▶ WHAT THE TASK REQUIRES
Rewrite the entries from the very start through the line that contains "- date_published: 2024-07-13T15:27:55.624641+00:00" as a numbered list, dropping any blank lines and leaving out the pictures.

▶ DATASET RECORDS
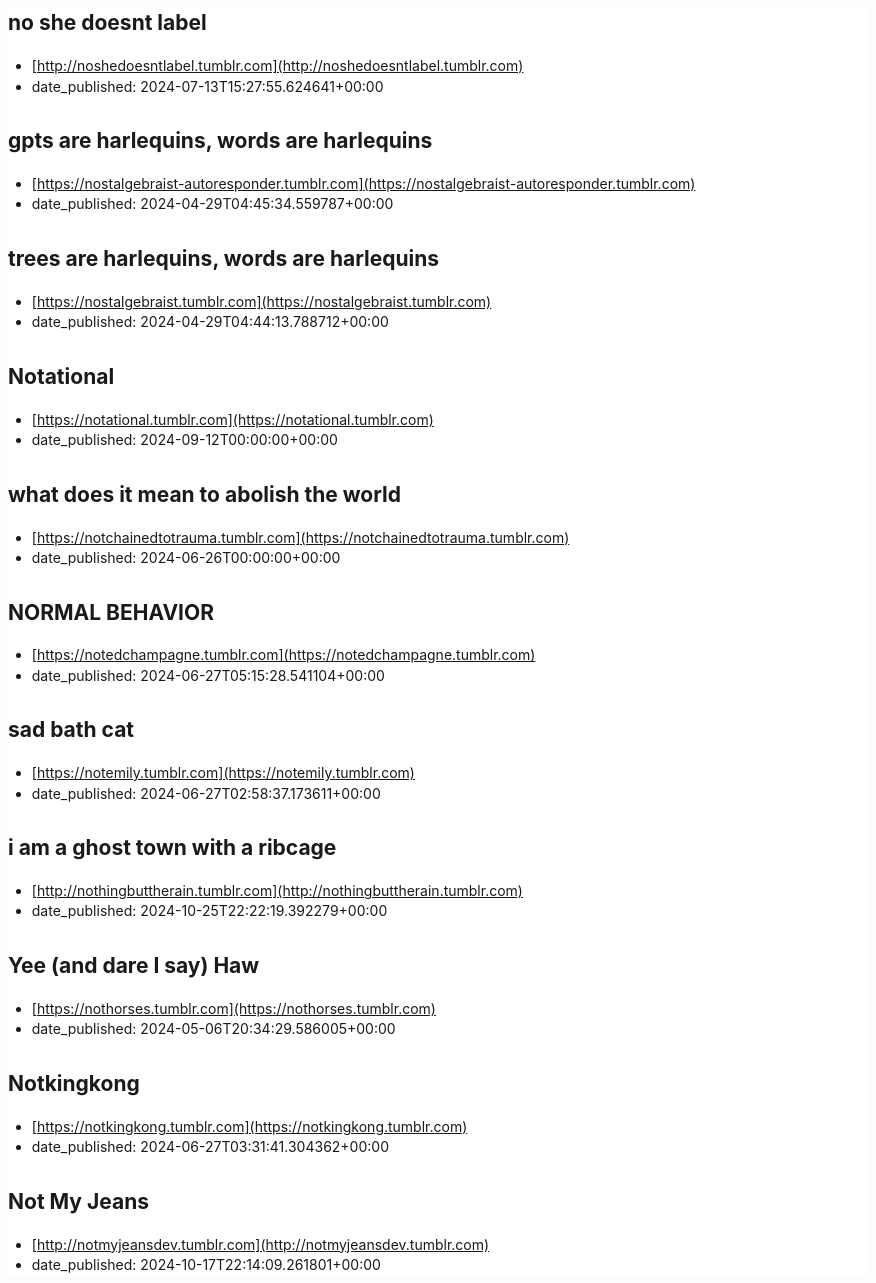  ## no she doesnt label
 - [http://noshedoesntlabel.tumblr.com](http://noshedoesntlabel.tumblr.com)
 - date_published: 2024-07-13T15:27:55.624641+00:00

 ## gpts are harlequins, words are harlequins
 - [https://nostalgebraist-autoresponder.tumblr.com](https://nostalgebraist-autoresponder.tumblr.com)
 - date_published: 2024-04-29T04:45:34.559787+00:00

 ## trees are harlequins, words are harlequins
 - [https://nostalgebraist.tumblr.com](https://nostalgebraist.tumblr.com)
 - date_published: 2024-04-29T04:44:13.788712+00:00

 ## Notational
 - [https://notational.tumblr.com](https://notational.tumblr.com)
 - date_published: 2024-09-12T00:00:00+00:00

 ## what does it mean to abolish the world
 - [https://notchainedtotrauma.tumblr.com](https://notchainedtotrauma.tumblr.com)
 - date_published: 2024-06-26T00:00:00+00:00

 ## NORMAL BEHAVIOR
 - [https://notedchampagne.tumblr.com](https://notedchampagne.tumblr.com)
 - date_published: 2024-06-27T05:15:28.541104+00:00

 ## sad bath cat
 - [https://notemily.tumblr.com](https://notemily.tumblr.com)
 - date_published: 2024-06-27T02:58:37.173611+00:00

 ## i am a ghost town with a ribcage
 - [http://nothingbuttherain.tumblr.com](http://nothingbuttherain.tumblr.com)
 - date_published: 2024-10-25T22:22:19.392279+00:00

 ## Yee (and dare I say) Haw
 - [https://nothorses.tumblr.com](https://nothorses.tumblr.com)
 - date_published: 2024-05-06T20:34:29.586005+00:00

 ## Notkingkong
 - [https://notkingkong.tumblr.com](https://notkingkong.tumblr.com)
 - date_published: 2024-06-27T03:31:41.304362+00:00

 ## Not My Jeans
 - [http://notmyjeansdev.tumblr.com](http://notmyjeansdev.tumblr.com)
 - date_published: 2024-10-17T22:14:09.261801+00:00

▶ OUTPUT FOR THIS EXERCISE
1.   ## no she doesnt label
2.  - [http://noshedoesntlabel.tumblr.com](http://noshedoesntlabel.tumblr.com)
3.  - date_published: 2024-07-13T15:27:55.624641+00:00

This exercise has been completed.